----- Records for processing -----
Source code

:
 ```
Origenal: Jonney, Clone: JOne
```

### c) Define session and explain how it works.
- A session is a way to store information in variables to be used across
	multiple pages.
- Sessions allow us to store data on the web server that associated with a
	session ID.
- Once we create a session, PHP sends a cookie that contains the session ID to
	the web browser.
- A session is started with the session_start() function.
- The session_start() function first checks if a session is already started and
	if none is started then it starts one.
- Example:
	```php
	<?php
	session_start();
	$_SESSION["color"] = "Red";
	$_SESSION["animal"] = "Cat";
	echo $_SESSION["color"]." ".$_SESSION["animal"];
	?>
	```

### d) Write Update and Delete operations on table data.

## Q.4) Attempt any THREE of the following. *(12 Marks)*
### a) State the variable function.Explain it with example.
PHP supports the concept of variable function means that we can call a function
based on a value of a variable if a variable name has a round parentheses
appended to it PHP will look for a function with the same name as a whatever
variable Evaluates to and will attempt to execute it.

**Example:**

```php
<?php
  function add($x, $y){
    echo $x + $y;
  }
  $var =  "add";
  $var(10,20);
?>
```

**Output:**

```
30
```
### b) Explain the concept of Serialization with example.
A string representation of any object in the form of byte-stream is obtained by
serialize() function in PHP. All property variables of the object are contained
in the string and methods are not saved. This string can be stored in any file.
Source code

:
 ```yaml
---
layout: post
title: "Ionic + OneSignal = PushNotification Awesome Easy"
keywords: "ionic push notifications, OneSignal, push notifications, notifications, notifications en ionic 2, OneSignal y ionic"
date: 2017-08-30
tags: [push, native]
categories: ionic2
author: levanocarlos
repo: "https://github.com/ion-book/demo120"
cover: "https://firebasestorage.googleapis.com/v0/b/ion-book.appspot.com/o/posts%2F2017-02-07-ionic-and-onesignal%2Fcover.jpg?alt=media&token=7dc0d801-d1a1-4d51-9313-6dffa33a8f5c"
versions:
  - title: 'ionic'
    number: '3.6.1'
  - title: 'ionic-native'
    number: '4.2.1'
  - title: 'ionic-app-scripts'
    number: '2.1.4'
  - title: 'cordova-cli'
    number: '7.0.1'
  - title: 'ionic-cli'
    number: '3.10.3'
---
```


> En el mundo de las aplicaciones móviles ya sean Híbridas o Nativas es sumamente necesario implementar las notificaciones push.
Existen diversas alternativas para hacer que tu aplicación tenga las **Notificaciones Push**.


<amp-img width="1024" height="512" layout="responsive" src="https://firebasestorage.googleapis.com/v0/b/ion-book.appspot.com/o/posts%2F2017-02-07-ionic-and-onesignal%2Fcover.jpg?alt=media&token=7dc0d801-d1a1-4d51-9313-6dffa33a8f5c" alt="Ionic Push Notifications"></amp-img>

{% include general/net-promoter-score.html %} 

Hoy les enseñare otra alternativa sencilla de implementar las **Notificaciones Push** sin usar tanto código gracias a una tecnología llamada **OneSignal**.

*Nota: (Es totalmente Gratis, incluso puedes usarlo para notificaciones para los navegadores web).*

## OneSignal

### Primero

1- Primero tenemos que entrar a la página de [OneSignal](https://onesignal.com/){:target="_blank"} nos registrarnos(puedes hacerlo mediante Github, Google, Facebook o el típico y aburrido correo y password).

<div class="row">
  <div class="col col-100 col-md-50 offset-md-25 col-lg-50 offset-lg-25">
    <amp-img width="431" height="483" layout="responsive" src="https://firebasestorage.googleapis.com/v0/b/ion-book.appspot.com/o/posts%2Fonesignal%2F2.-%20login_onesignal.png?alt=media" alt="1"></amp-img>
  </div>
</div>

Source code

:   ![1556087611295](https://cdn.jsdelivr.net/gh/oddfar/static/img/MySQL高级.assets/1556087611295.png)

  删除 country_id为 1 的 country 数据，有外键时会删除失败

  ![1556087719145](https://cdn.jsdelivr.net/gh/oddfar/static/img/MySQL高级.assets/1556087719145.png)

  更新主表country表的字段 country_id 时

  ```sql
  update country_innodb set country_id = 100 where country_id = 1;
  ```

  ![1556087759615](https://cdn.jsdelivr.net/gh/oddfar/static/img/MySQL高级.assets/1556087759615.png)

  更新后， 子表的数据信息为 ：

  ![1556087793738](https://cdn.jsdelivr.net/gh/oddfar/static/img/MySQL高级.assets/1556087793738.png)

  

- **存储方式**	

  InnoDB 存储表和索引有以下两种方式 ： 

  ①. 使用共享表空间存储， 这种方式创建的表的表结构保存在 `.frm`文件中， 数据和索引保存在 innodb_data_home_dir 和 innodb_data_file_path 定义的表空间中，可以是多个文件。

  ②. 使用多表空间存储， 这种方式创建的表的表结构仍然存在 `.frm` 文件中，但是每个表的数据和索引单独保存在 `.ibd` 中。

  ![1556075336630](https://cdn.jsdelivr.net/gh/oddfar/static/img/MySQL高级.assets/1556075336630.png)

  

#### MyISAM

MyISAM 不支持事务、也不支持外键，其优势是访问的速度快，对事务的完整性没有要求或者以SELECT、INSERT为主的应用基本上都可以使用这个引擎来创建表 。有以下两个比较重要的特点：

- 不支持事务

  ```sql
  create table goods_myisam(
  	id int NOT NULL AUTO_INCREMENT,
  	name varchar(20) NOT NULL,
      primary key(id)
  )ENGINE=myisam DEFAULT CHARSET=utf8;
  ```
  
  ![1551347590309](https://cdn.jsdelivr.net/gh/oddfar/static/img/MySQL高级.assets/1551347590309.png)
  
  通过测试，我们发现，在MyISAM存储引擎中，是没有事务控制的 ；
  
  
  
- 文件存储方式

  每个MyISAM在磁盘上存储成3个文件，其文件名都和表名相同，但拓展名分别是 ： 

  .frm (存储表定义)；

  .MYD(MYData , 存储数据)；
-----
(Directions for this task):
The records above need to be output again, verbatim.

(Output of the exercise):
Source code

:
 ```
Origenal: Jonney, Clone: JOne
```

### c) Define session and explain how it works.
- A session is a way to store information in variables to be used across
	multiple pages.
- Sessions allow us to store data on the web server that associated with a
	session ID.
- Once we create a session, PHP sends a cookie that contains the session ID to
	the web browser.
- A session is started with the session_start() function.
- The session_start() function first checks if a session is already started and
	if none is started then it starts one.
- Example:
	```php
	<?php
	session_start();
	$_SESSION["color"] = "Red";
	$_SESSION["animal"] = "Cat";
	echo $_SESSION["color"]." ".$_SESSION["animal"];
	?>
	```

### d) Write Update and Delete operations on table data.

## Q.4) Attempt any THREE of the following. *(12 Marks)*
### a) State the variable function.Explain it with example.
PHP supports the concept of variable function means that we can call a function
based on a value of a variable if a variable name has a round parentheses
appended to it PHP will look for a function with the same name as a whatever
variable Evaluates to and will attempt to execute it.

**Example:**

```php
<?php
  function add($x, $y){
    echo $x + $y;
  }
  $var =  "add";
  $var(10,20);
?>
```

**Output:**

```
30
```
### b) Explain the concept of Serialization with example.
A string representation of any object in the form of byte-stream is obtained by
serialize() function in PHP. All property variables of the object are contained
in the string and methods are not saved. This string can be stored in any file.
Source code

:
 ```yaml
---
layout: post
title: "Ionic + OneSignal = PushNotification Awesome Easy"
keywords: "ionic push notifications, OneSignal, push notifications, notifications, notifications en ionic 2, OneSignal y ionic"
date: 2017-08-30
tags: [push, native]
categories: ionic2
author: levanocarlos
repo: "https://github.com/ion-book/demo120"
cover: "https://firebasestorage.googleapis.com/v0/b/ion-book.appspot.com/o/posts%2F2017-02-07-ionic-and-onesignal%2Fcover.jpg?alt=media&token=7dc0d801-d1a1-4d51-9313-6dffa33a8f5c"
versions:
  - title: 'ionic'
    number: '3.6.1'
  - title: 'ionic-native'
    number: '4.2.1'
  - title: 'ionic-app-scripts'
    number: '2.1.4'
  - title: 'cordova-cli'
    number: '7.0.1'
  - title: 'ionic-cli'
    number: '3.10.3'
---
```


> En el mundo de las aplicaciones móviles ya sean Híbridas o Nativas es sumamente necesario implementar las notificaciones push.
Existen diversas alternativas para hacer que tu aplicación tenga las **Notificaciones Push**.


<amp-img width="1024" height="512" layout="responsive" src="https://firebasestorage.googleapis.com/v0/b/ion-book.appspot.com/o/posts%2F2017-02-07-ionic-and-onesignal%2Fcover.jpg?alt=media&token=7dc0d801-d1a1-4d51-9313-6dffa33a8f5c" alt="Ionic Push Notifications"></amp-img>

{% include general/net-promoter-score.html %} 

Hoy les enseñare otra alternativa sencilla de implementar las **Notificaciones Push** sin usar tanto código gracias a una tecnología llamada **OneSignal**.

*Nota: (Es totalmente Gratis, incluso puedes usarlo para notificaciones para los navegadores web).*

## OneSignal

### Primero

1- Primero tenemos que entrar a la página de [OneSignal](https://onesignal.com/){:target="_blank"} nos registrarnos(puedes hacerlo mediante Github, Google, Facebook o el típico y aburrido correo y password).

<div class="row">
  <div class="col col-100 col-md-50 offset-md-25 col-lg-50 offset-lg-25">
    <amp-img width="431" height="483" layout="responsive" src="https://firebasestorage.googleapis.com/v0/b/ion-book.appspot.com/o/posts%2Fonesignal%2F2.-%20login_onesignal.png?alt=media" alt="1"></amp-img>
  </div>
</div>

Source code

:   ![1556087611295](https://cdn.jsdelivr.net/gh/oddfar/static/img/MySQL高级.assets/1556087611295.png)

  删除 country_id为 1 的 country 数据，有外键时会删除失败

  ![1556087719145](https://cdn.jsdelivr.net/gh/oddfar/static/img/MySQL高级.assets/1556087719145.png)

  更新主表country表的字段 country_id 时

  ```sql
  update country_innodb set country_id = 100 where country_id = 1;
  ```

  ![1556087759615](https://cdn.jsdelivr.net/gh/oddfar/static/img/MySQL高级.assets/1556087759615.png)

  更新后， 子表的数据信息为 ：

  ![1556087793738](https://cdn.jsdelivr.net/gh/oddfar/static/img/MySQL高级.assets/1556087793738.png)

  

- **存储方式**	

  InnoDB 存储表和索引有以下两种方式 ： 

  ①. 使用共享表空间存储， 这种方式创建的表的表结构保存在 `.frm`文件中， 数据和索引保存在 innodb_data_home_dir 和 innodb_data_file_path 定义的表空间中，可以是多个文件。

  ②. 使用多表空间存储， 这种方式创建的表的表结构仍然存在 `.frm` 文件中，但是每个表的数据和索引单独保存在 `.ibd` 中。

  ![1556075336630](https://cdn.jsdelivr.net/gh/oddfar/static/img/MySQL高级.assets/1556075336630.png)

  

#### MyISAM

MyISAM 不支持事务、也不支持外键，其优势是访问的速度快，对事务的完整性没有要求或者以SELECT、INSERT为主的应用基本上都可以使用这个引擎来创建表 。有以下两个比较重要的特点：

- 不支持事务

  ```sql
  create table goods_myisam(
  	id int NOT NULL AUTO_INCREMENT,
  	name varchar(20) NOT NULL,
      primary key(id)
  )ENGINE=myisam DEFAULT CHARSET=utf8;
  ```
  
  ![1551347590309](https://cdn.jsdelivr.net/gh/oddfar/static/img/MySQL高级.assets/1551347590309.png)
  
  通过测试，我们发现，在MyISAM存储引擎中，是没有事务控制的 ；
  
  
  
- 文件存储方式

  每个MyISAM在磁盘上存储成3个文件，其文件名都和表名相同，但拓展名分别是 ： 

  .frm (存储表定义)；

  .MYD(MYData , 存储数据)；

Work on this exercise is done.